I investigate found microstructures that mimic organic and non-organic forms. In the process of creating Trace, a variety of artistic strategies most commonly associated with Surrealism are used. This includes the de-contextualization of signs, the appropriation of found objects, and the contortion of mimicry.
Trace signifies both an elusiveness of form as well as a metaphor of desire. The title Trace implies both the action of drawing/copying, and a physical impression or remnant of what was. The process of Trace lends itself to an emerging environmental consciousness that includes research in ecology, environmental philosophy, and systems theory.
My grandparent’s relationship to the environment was dictated by their work and recreation. One of these activities for my grandmother was building scenes by both making and staging taxidermy animals in front of painted backgrounds-or dioramas. Thus my first exposure to dioramas was in the eccentric home of my grandparents. From the interior of my grandparents home were two windows; one a literal window in which I looked out onto the white, snowy slopes of Mt. Hood, the second, a fabricated illusion, which was simultaneously an exploitation and celebration of the natural world.

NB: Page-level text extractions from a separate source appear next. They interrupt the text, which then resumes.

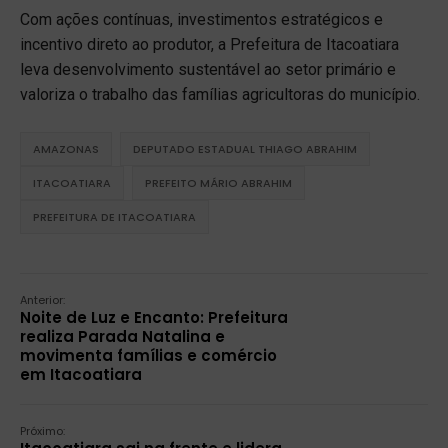
Com ações contínuas, investimentos estratégicos e
incentivo direto ao produtor, a Prefeitura de Itacoatiara
leva desenvolvimento sustentável ao setor primário e
valoriza o trabalho das famílias agricultoras do município.
AMAZONAS
DEPUTADO ESTADUAL THIAGO ABRAHIM
ITACOATIARA
PREFEITO MÁRIO ABRAHIM
PREFEITURA DE ITACOATIARA
Anterior:
Noite de Luz e Encanto: Prefeitura
realiza Parada Natalina e
movimenta famílias e comércio
em Itacoatiara
Próximo: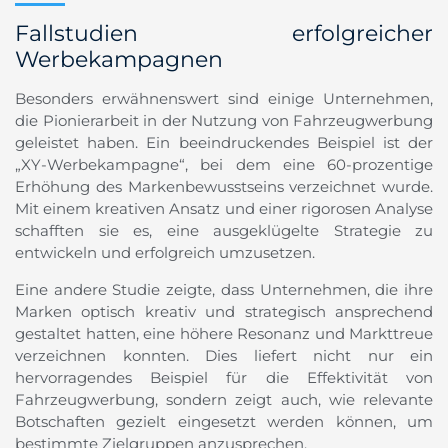
Fallstudien erfolgreicher
Werbekampagnen
Besonders erwähnenswert sind einige Unternehmen,
die Pionierarbeit in der Nutzung von Fahrzeugwerbung
geleistet haben. Ein beeindruckendes Beispiel ist der
„XY-Werbekampagne“, bei dem eine 60-prozentige
Erhöhung des Markenbewusstseins verzeichnet wurde.
Mit einem kreativen Ansatz und einer rigorosen Analyse
schafften sie es, eine ausgeklügelte Strategie zu
entwickeln und erfolgreich umzusetzen.
Eine andere Studie zeigte, dass Unternehmen, die ihre
Marken optisch kreativ und strategisch ansprechend
gestaltet hatten, eine höhere Resonanz und Markttreue
verzeichnen konnten. Dies liefert nicht nur ein
hervorragendes Beispiel für die Effektivität von
Fahrzeugwerbung, sondern zeigt auch, wie relevante
Botschaften gezielt eingesetzt werden können, um
bestimmte Zielgruppen anzusprechen.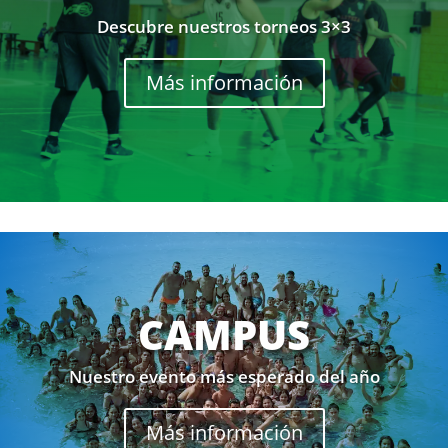
Descubre nuestros torneos 3×3
Más información
CAMPUS
Nuestro evento más esperado del año
Más información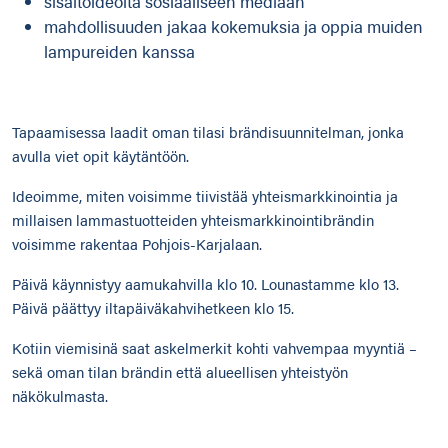
sisältöideoita sosiaaliseen mediaan
mahdollisuuden jakaa kokemuksia ja oppia muiden
lampureiden kanssa
Tapaamisessa laadit oman tilasi brändisuunnitelman, jonka
avulla viet opit käytäntöön.
Ideoimme, miten voisimme tiivistää yhteismarkkinointia ja
millaisen lammastuotteiden yhteismarkkinointibrändin
voisimme rakentaa Pohjois-Karjalaan.
Päivä käynnistyy aamukahvilla klo 10. Lounastamme klo 13.
Päivä päättyy iltapäiväkahvihetkeen klo 15.
Kotiin viemisinä saat askelmerkit kohti vahvempaa myyntiä –
sekä oman tilan brändin että alueellisen yhteistyön
näkökulmasta.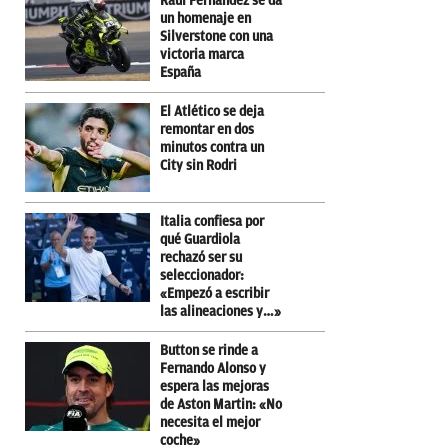
Raúl Fernández se da
un homenaje en
Silverstone con una
victoria marca
España
El Atlético se deja
remontar en dos
minutos contra un
City sin Rodri
Italia confiesa por
qué Guardiola
rechazó ser su
seleccionador:
«Empezó a escribir
las alineaciones y…»
Button se rinde a
Fernando Alonso y
espera las mejoras
de Aston Martin: «No
necesita el mejor
coche»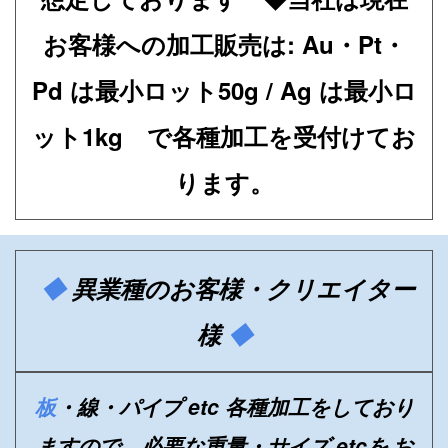
お客様への加工販売は: Au・Pt・
Pd は最小ロット50g / Ag は最小ロ
ット1kg
で各種加工を受付けてお
ります。
◆
異業種のお客様・クリエイター
様
◆
板
・線・パイプ etc 各種加工をしており
ますので、必要な重量・サイズ etcを
お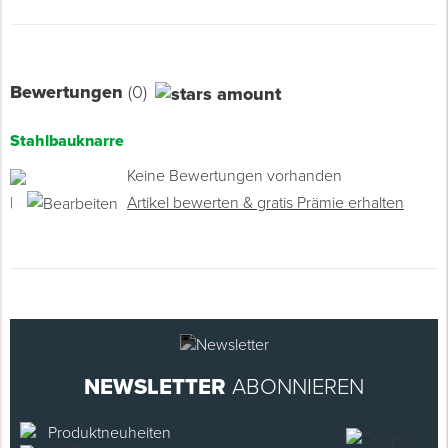
Bewertungen
(0)
Stahlbauknarre
Keine Bewertungen vorhanden
|
Artikel bewerten & gratis Prämie erhalten
NEWSLETTER
ABONNIEREN
Produktneuheiten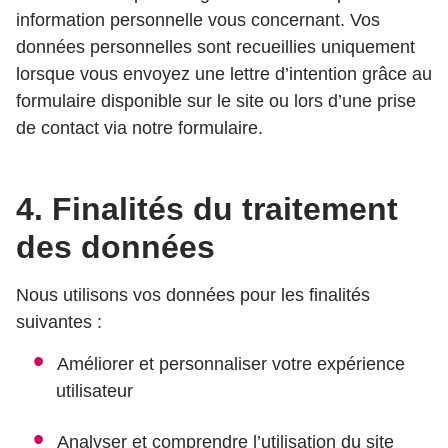
information personnelle vous concernant. Vos
données personnelles sont recueillies uniquement
lorsque vous envoyez une lettre d’intention grâce au
formulaire disponible sur le site ou lors d’une prise
de contact via notre formulaire.
4. Finalités du traitement
des données
Nous utilisons vos données pour les finalités
suivantes :
Améliorer et personnaliser votre expérience
utilisateur
Analyser et comprendre l’utilisation du site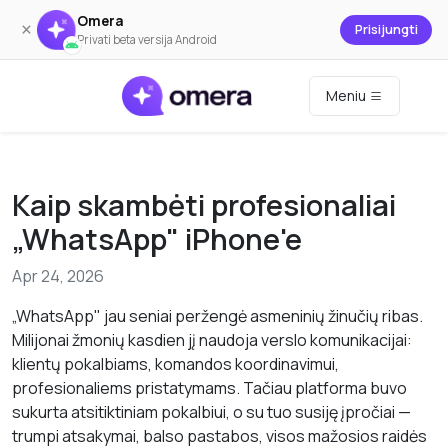
Omera
×
Prisijungti
Privati beta versija Android
Meniu
Kaip skambėti profesionaliai
„WhatsApp" iPhone'e
Apr 24, 2026
„WhatsApp" jau seniai peržengė asmeninių žinučių ribas.
Milijonai žmonių kasdien jį naudoja verslo komunikacijai:
klientų pokalbiams, komandos koordinavimui,
profesionaliems pristatymams. Tačiau platforma buvo
sukurta atsitiktiniam pokalbiui, o su tuo susiję įpročiai —
trumpi atsakymai, balso pastabos, visos mažosios raidės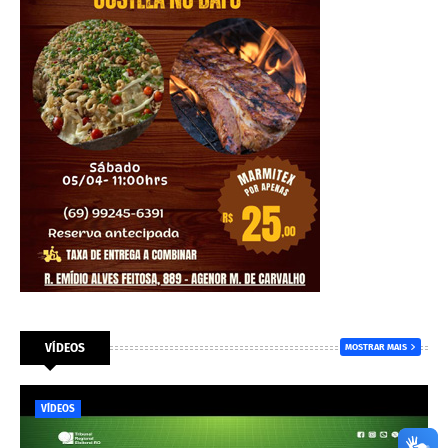
VÍDEOS
MOSTRAR MAIS
VÍDEOS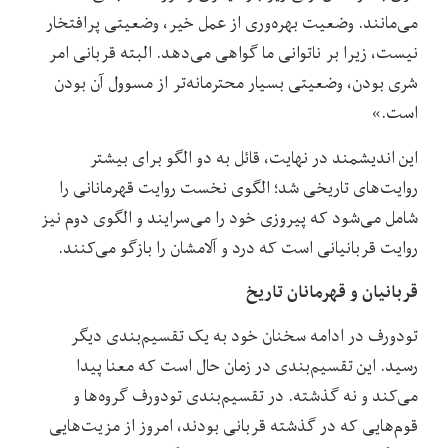
می‌مانند. وضعیت بهره‌وری از عمل خیر، وضعیتی پرافتخار
نیست، زیرا بر ناتوانی ما گواهی می‌دهد. البته قربانی امر
شری بودن، وضعیتی بسیار محترمانه‌تر از مسوول آن بودن
است.»
این اندیشمند در نهایت، قائل به دو الگو برای بیشتر
روایت‌های تاریخی شد؛ الگوی نخست روایت قهرمانانی را
شامل می‌شود که پیروزی خود را می‌‌سرایند و الگوی دوم نیز
روایت قربانیانی است که درد و آلامشان را بازگو می‌کنند.
قربانیان و قهرمانان تاریخ
تودورف در ادامه سخنان خود به یک تقسیم‌بندی دیگر
رسید. این تقسیم‌بندی در زمان حال است که معنا پیدا
می‌کند و نه گذشته. در تقسیم‌بندی تودورف گروه‌ها و
قوم‌هایی که در گذشته قربانی بودند، امروز از مزیت‌هایی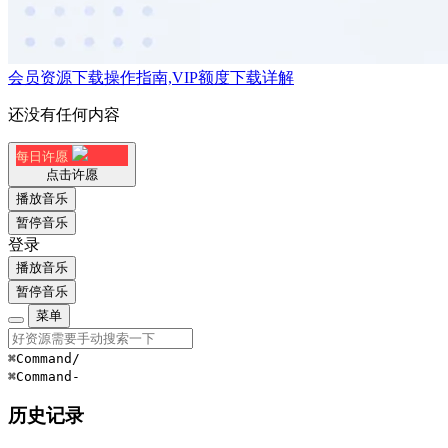
会员资源下载操作指南,VIP额度下载详解
还没有任何内容
每日许愿
点击许愿
播放音乐
暂停音乐
登录
播放音乐
暂停音乐
菜单
⌘Command
/
⌘Command
-
历史记录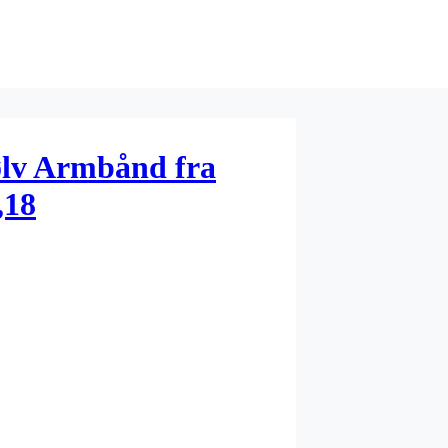
ølv Armbånd fra
,18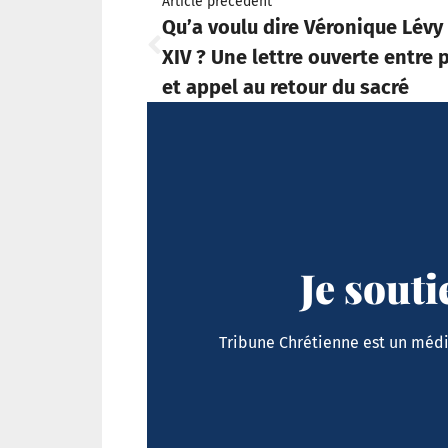
Article précédent
Qu’a voulu dire Véronique Lévy
XIV ? Une lettre ouverte entre
et appel au retour du sacré
Je sout
Tribune Chrétienne est un média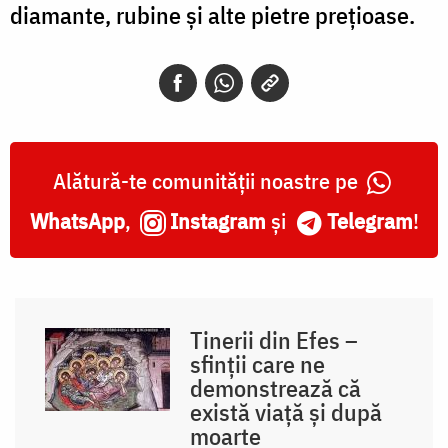
diamante, rubine şi alte pietre preţioase.
Alătură-te comunității noastre pe
WhatsApp
,
Instagram
și
Telegram
!
Tinerii din Efes –
sfinții care ne
demonstrează că
există viață și după
moarte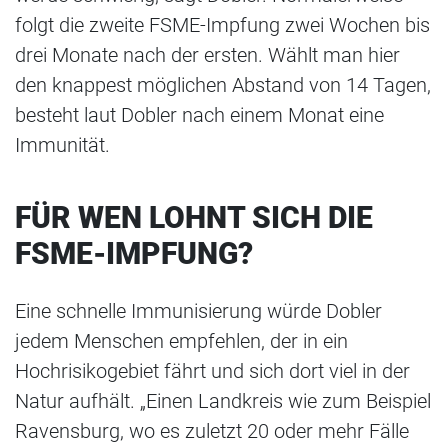
folgt die zweite FSME-Impfung zwei Wochen bis
drei Monate nach der ersten. Wählt man hier
den knappest möglichen Abstand von 14 Tagen,
besteht laut Dobler nach einem Monat eine
Immunität.
FÜR WEN LOHNT SICH DIE
FSME-IMPFUNG?
Eine schnelle Immunisierung würde Dobler
jedem Menschen empfehlen, der in ein
Hochrisikogebiet fährt und sich dort viel in der
Natur aufhält. „Einen Landkreis wie zum Beispiel
Ravensburg, wo es zuletzt 20 oder mehr Fälle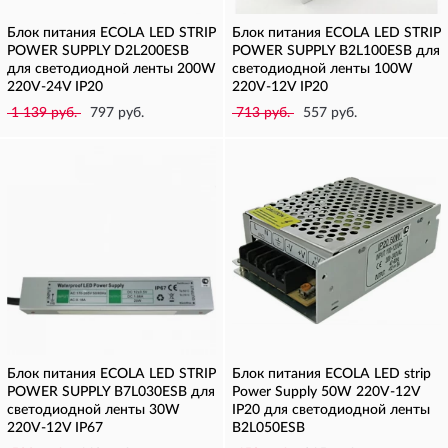
Блок питания ECOLA LED STRIP
Блок питания ECOLA LED STRIP
POWER SUPPLY D2L200ESB
POWER SUPPLY B2L100ESB для
для светодиодной ленты 200W
светодиодной ленты 100W
220V-24V IP20
220V-12V IP20
1 139 руб.
797 руб.
713 руб.
557 руб.
Блок питания ECOLA LED STRIP
Блок питания ECOLA LED strip
POWER SUPPLY B7L030ESB для
Power Supply 50W 220V-12V
светодиодной ленты 30W
IP20 для светодиодной ленты
220V-12V IP67
B2L050ESB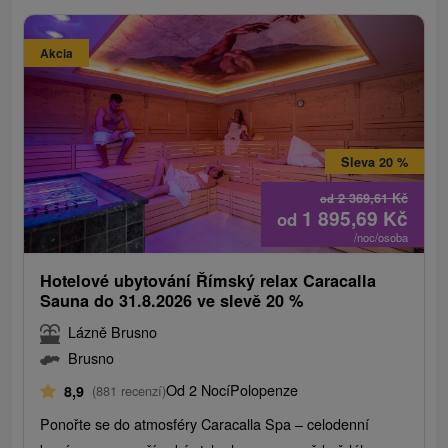
Akcia
Sleva 20 %
2 369,61
Kč
od
1 895,69
Kč
od
/noc/osoba
Hotelové ubytování Římský relax Caracalla
Sauna do 31.8.2026 ve slevě 20 %
Lázně Brusno
Brusno
Od 2 Nocí
Polopenze
8,9
(881 recenzí)
Ponořte se do atmosféry Caracalla Spa – celodenní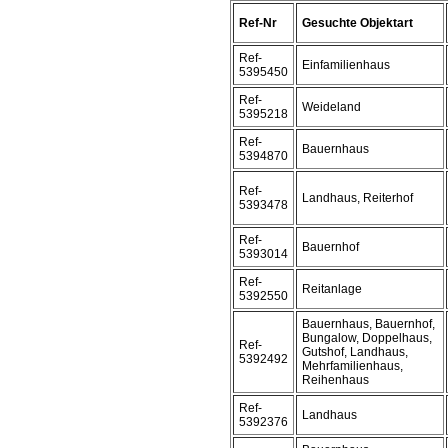
Ref-Nr
Gesuchte Objektart
Ref-
Einfamilienhaus
5395450
Ref-
Weideland
5395218
Ref-
Bauernhaus
5394870
Ref-
Landhaus, Reiterhof
5393478
Ref-
Bauernhof
5393014
Ref-
Reitanlage
5392550
Bauernhaus, Bauernhof,
Bungalow, Doppelhaus,
Ref-
Gutshof, Landhaus,
5392492
Mehrfamilienhaus,
Reihenhaus
Ref-
Landhaus
5392376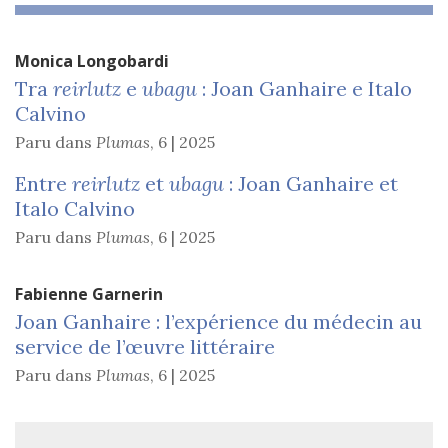
Monica
Longobardi
Tra
reirlutz
e
ubagu
: Joan Ganhaire e Italo
Calvino
Paru dans
Plumas
,
6 | 2025
Entre
reirlutz
et
ubagu
: Joan Ganhaire et
Italo Calvino
Paru dans
Plumas
,
6 | 2025
Fabienne
Garnerin
Joan Ganhaire : l’expérience du médecin au
service de l’œuvre littéraire
Paru dans
Plumas
,
6 | 2025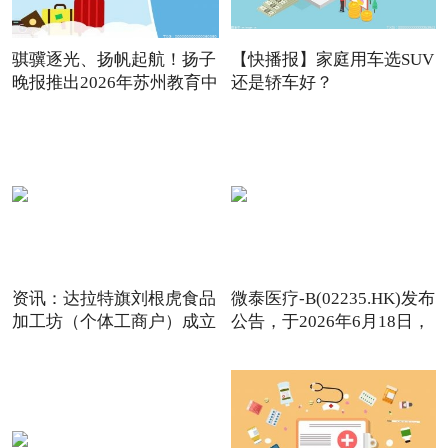
骐骥逐光、扬帆起航！扬子
【快播报】家庭用车选SUV
晚报推出2026年苏州教育中
还是轿车好？
资讯：达拉特旗刘根虎食品
微泰医疗-B(02235.HK)发布
加工坊（个体工商户）成立
公告，于2026年6月18日，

I am interested in photographing dioramas as a way of honoring and exploring both the illusions of my childhood and the unique culture of the diorama. I am interested in investigating ideas of perception and how these constructed ways of viewing and seeing inform our ideas about reality and nature. There is a lot to be learned about ourselves, and our perceptions of nature by looking through these “scenes.” This is an ongoing body of work that I began in the winter of 2003. The included dioramas were taken from the American Natural History Museum in New York City, The Royal British Museum, Victoria, BC, Buffalo Science Museum, Buffalo, New York, and the Wildlife Museum, Tucson, Arizona.